Pinky Demon;1362159 said:


> No, for the trans it's not, under normal driving conditions. But if your reaching those temps idling around a lot in the middle of the freezing night, somethings up. I noticed I had to work the truck pretty hard to reach those temps, and so I try to keep below them when plowing.


There are many trucks out there that will run 160-170* under "normal" conditions without continuing to climb too much once it's actually working. It's all dependent on external cooler size, flow and temps on the cold side of the radiator. When you have one that will run around 170*-180*-ish under most any conditions you have a good one.


----------



## Pinky Demon (Jan 6, 2010)

B&B;1362184 said:


> There are many trucks out there that will run 160-170* under "normal" conditions without continuing to climb too much once it's actually working. It's all dependent on external cooler size, flow and temps on the cold side of the radiator. When you have one that will run around 170*-180*-ish under most any conditions you have a good one.
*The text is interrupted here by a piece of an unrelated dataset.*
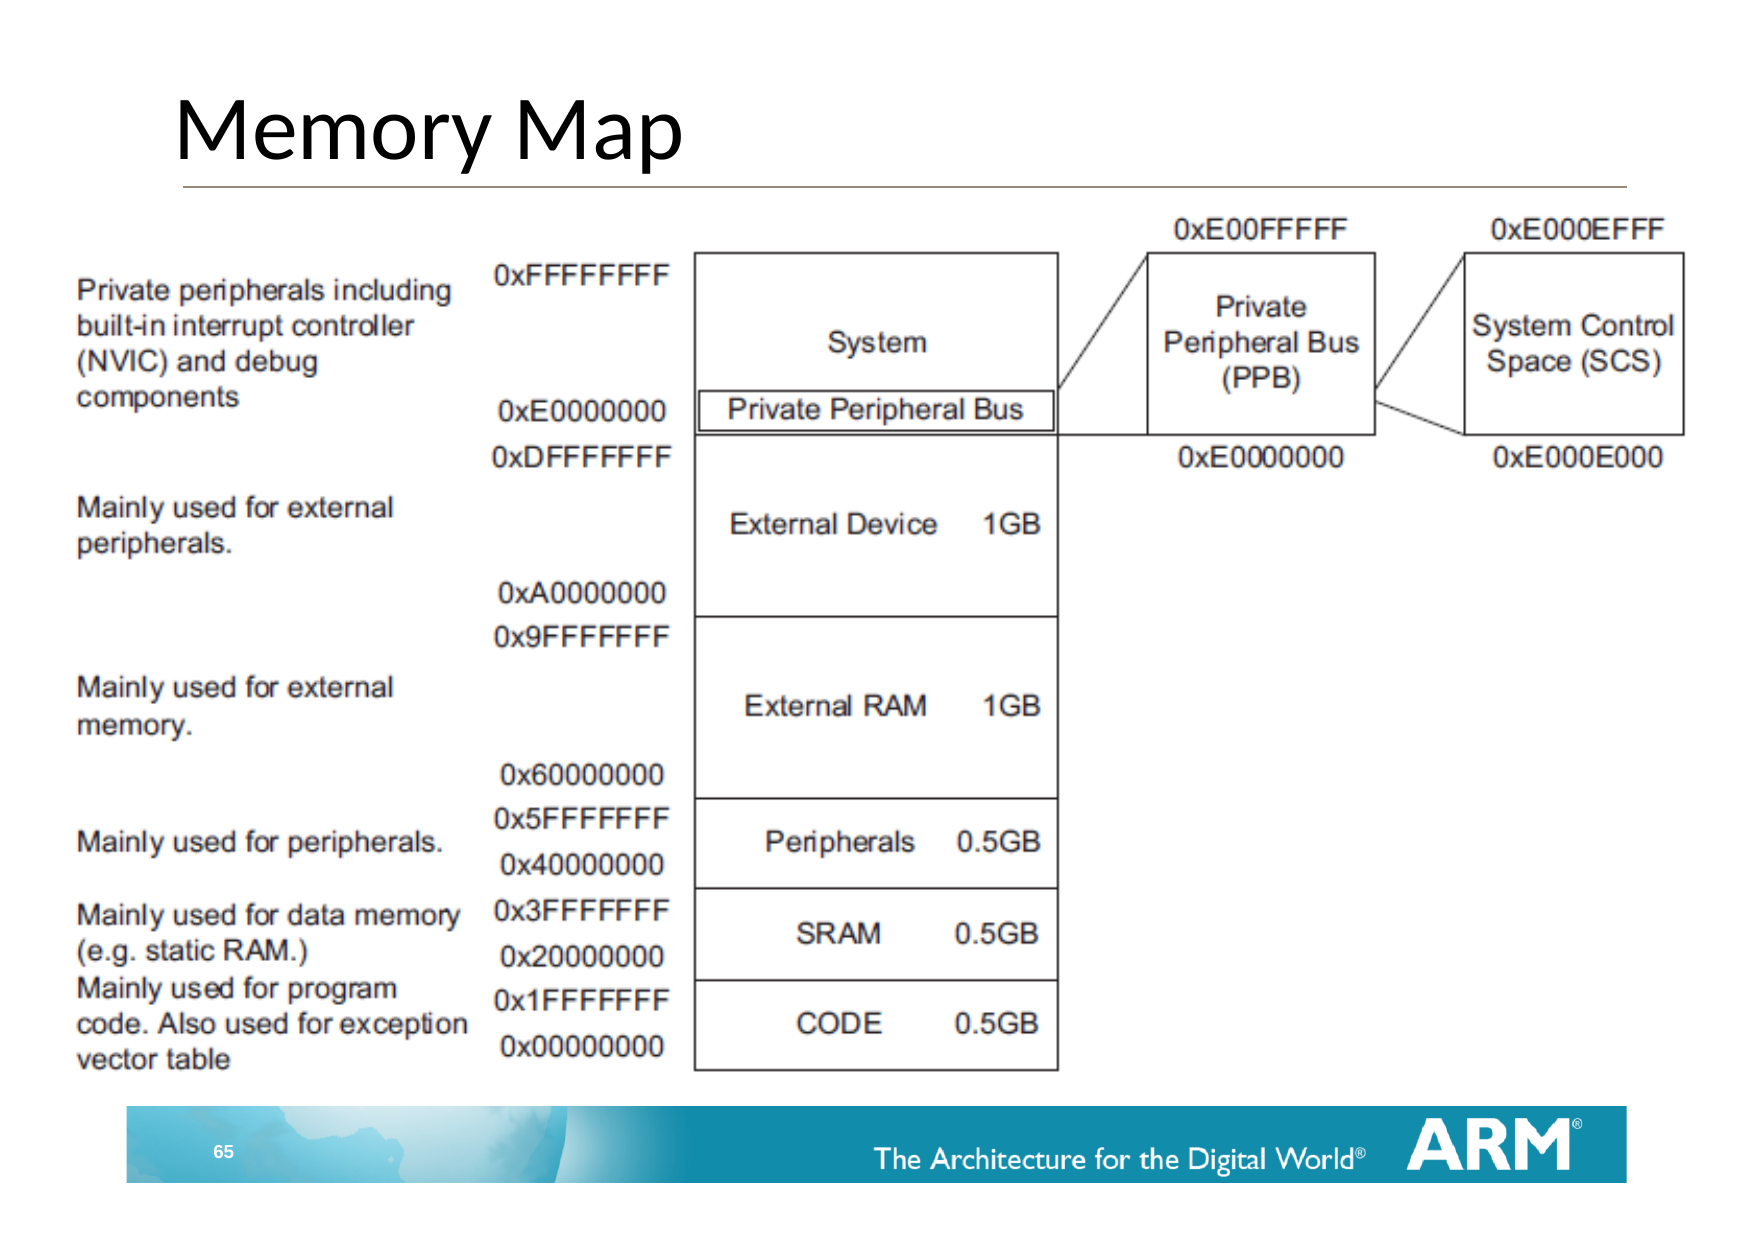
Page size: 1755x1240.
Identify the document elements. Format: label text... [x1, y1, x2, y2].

In my experience on 3 different Fords, 2 with V10s, 1 with a 7.3L, is that most will never see 170 unless you are really working them. I'm not talking traveling around, I'm talking about idling around on a lot pushing snow.

On my personally, I noticed that when the temp climbed up, the shifts in and out of drive were not as smooth and the occasional 1 to 2 was a little clunky.


----------



## Antlerart06 (Feb 28, 2011)

My dad chip his and the program changes the Tran its a 99 F350 7.3 never had a problem and push lots snow in the yrs he owned it since it was new


----------



## Plow_king (Nov 2, 2006)

how many miles do you have on your trans? rebuilt or not? tuner?


----------



## Plow_king (Nov 2, 2006)

that question was directed to anyone.


----------



## 2COR517 (Oct 23, 2008)

216k on the 4L60.


----------



## Pinky Demon (Jan 6, 2010)

2COR517;1363121 said:


> 216k on the 4L60.


No offense buddy, but I think you got the wrong forum.


----------



## 2COR517 (Oct 23, 2008)

This is Plowsite, right?


----------



## Pinky Demon (Jan 6, 2010)

2COR517;1363705 said:


> This is Plowsite, right?


Nope, this is WhattiresshouldIbuysite. Sorry.


----------



## 2COR517 (Oct 23, 2008)

Pinky Demon;1364745 said:


> Nope, this is WhattiresshouldIbuysite. Sorry.


That explains so much around here lately....

:laughing::laughing::laughing:


----------



## Plowtoy (Dec 15, 2001)

sparksrides;1357465 said:


> can I do a partial tugger kit cause the web site for transgo say's the trans has to be removed from the truck and I just got it back together? also any one know where to get a 31 row super duty cooler for a reasonable price? what I'm running now is two 8x12 coolers but what your are telling me is one large one is better?back in the day I had a buddy with a super charged mustang that kept going through tranny's so the guy building them put a large A/C condenser in as a tranny cooler, I wounder if that would be too much?


Sorry for the delayed response, I was out on vacation for a few days. First thing, I would go to a local trans guy who really knows theses transmissions. They most likely will be able to do some of the tugger mods by just removing the pan and valve body. It wont be a complete tugger kit but it will definitely help (I've had this done to both 4r100s ive had) If you at some point have to pull the trans back out, you could have the internal parts of the tugger kit done then (I did that after the torque converter failed on my first 4r100). As far as the cooler, check with a salvage yard. I think they said one off a 03 will work. I suspect it needs to be from a 6.0, because that is the year they came out, so I don't know if an early 03 with a 7.3 will be any different than what you have. If you do buy a used one, be sure to have it flushed before you install it in your truck, sure would hate to contaminate your trans with any unknowns in the used cooler


----------